Ein déjà-vu in atlanta und miami
Die Gruppenauslosung und die bisherigen Ergebnisse wecken Erinnerungen an das Turnier vor 14 Jahren. Wie damals, so auch heute findet sich Spanien in Gruppe H wieder, mit den gleichen Gegnern und in ähnlichen Spielverläufen. Der Auftakt gegen Kap Verde, der dominante Sieg gegen Saudi-Arabien – die Parallelen sind frappierend. Und das Paralleluniversum geht weiter: Das Eröffnungsspiel des WM-Turniers 2010 zwischen Südafrika und Mexiko wird am gleichen Tag, dem 11. Juni, wiederholt, wenn die nächste WM in den Startlöchern steht. Ein Zeichen? Ein Zufall? Die Fans spekulieren.

Bielsa unter druck – kann uruguay mithalten?
Während Spanien sich in eine komfortable Position gebracht hat, findet sich Uruguay in einer schwierigen Lage wieder. Der erfahrene Trainer Marcelo Bielsa steht zunehmend in der Kritik, und die Offensive um Darwin Núñez hat bisher nicht die erwartete Durchschlagskraft gezeigt. Die Abgänge von Forlán, Cavani und Suárez lasten schwer auf der Mannschaft. Josema Giménez und Fede Valverde sind zwar noch Leistungsträger, doch die Zweifel an der Offensive sind groß. Ein Sieg gegen Spanien ist nun unerlässlich, um die Hoffnungen auf ein Weiterkommen am Leben zu erhalten.

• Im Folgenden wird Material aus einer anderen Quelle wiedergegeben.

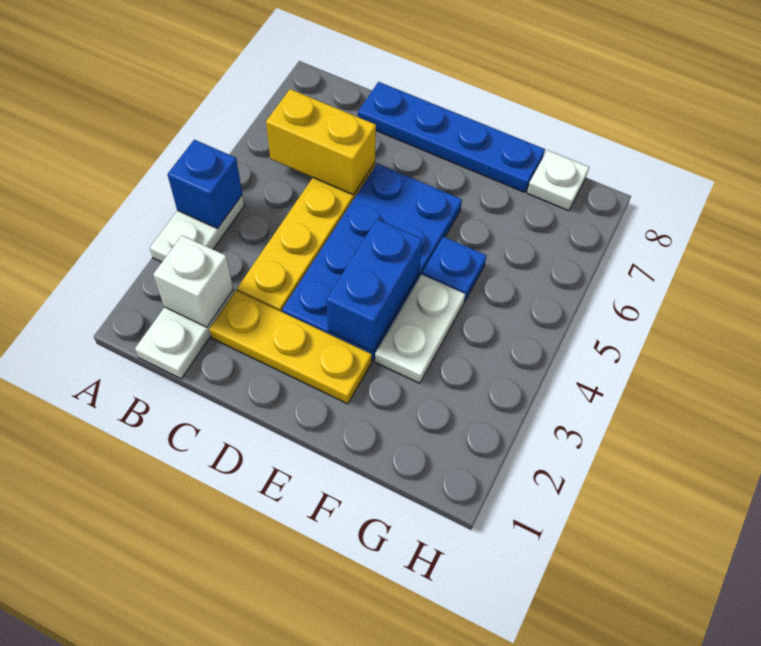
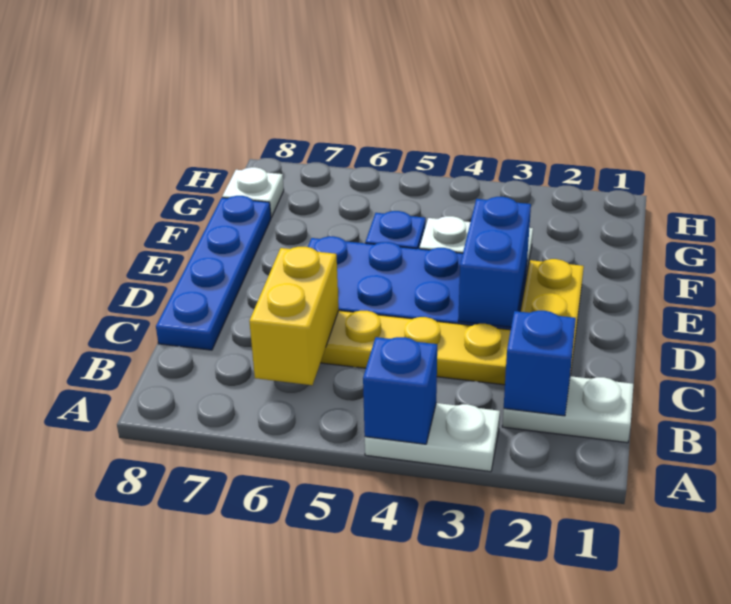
white 1x1 brick [153,235,233,327] -> blue 1x1 brick [504,311,576,416]
blue 1x2 brick [326,219,422,352] -> blue 1x2 brick turned to [458,197,531,327]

Renard gibt saudi-arabien neuen schwung
Auch Saudi-Arabien sollte man keinesfalls unterschätzen. Der überraschende Sieg gegen Argentinien in Katar hat gezeigt, dass die Mannschaft unter dem französischen Trainer Hervé Renard zu Höchstleistungen fähig ist. Die Investitionen in die Saudi Pro League zahlen sich aus, und Spieler wie Al Dawsari, Tambakti und Kanno spielen eine Schlüsselrolle. Die Entwicklung der Mannschaft ist bemerkenswert.

Die überraschung: kap verde
Als kleines Underdog-Team hat es Kap Verde geschafft, sich für die Weltmeisterschaft zu qualifizieren. Die 'Tiburões Azuis' (Blaue Haie) haben mit einer Mischung aus erfahrenen Spielern und talentierten Nachwuchskräften überrascht. Die Rekrutierung von Spielern aus Portugal, Frankreich und den Niederlanden via LinkedIn zeugt von Kreativität und Engagement. Ob Duk und Bebé sich noch einen Platz im Kader sichern können, bleibt abzuwarten.
Die kommenden Tage werden entscheidend sein. Spanien steht vor der Aufgabe, die Parallelen zu 2010 nicht nur zu akzeptieren, sondern zu nutzen. Ein Sieg gegen Uruguay würde den Weg ins Achtelfinale ebnen und die Träume von einem erneuten WM-Triumph neu entfachen. Doch die Gegner sind hungrig und bereit, die spanischen Ambitionen zu durchkreuzen. Die Welt blickt gespannt zu.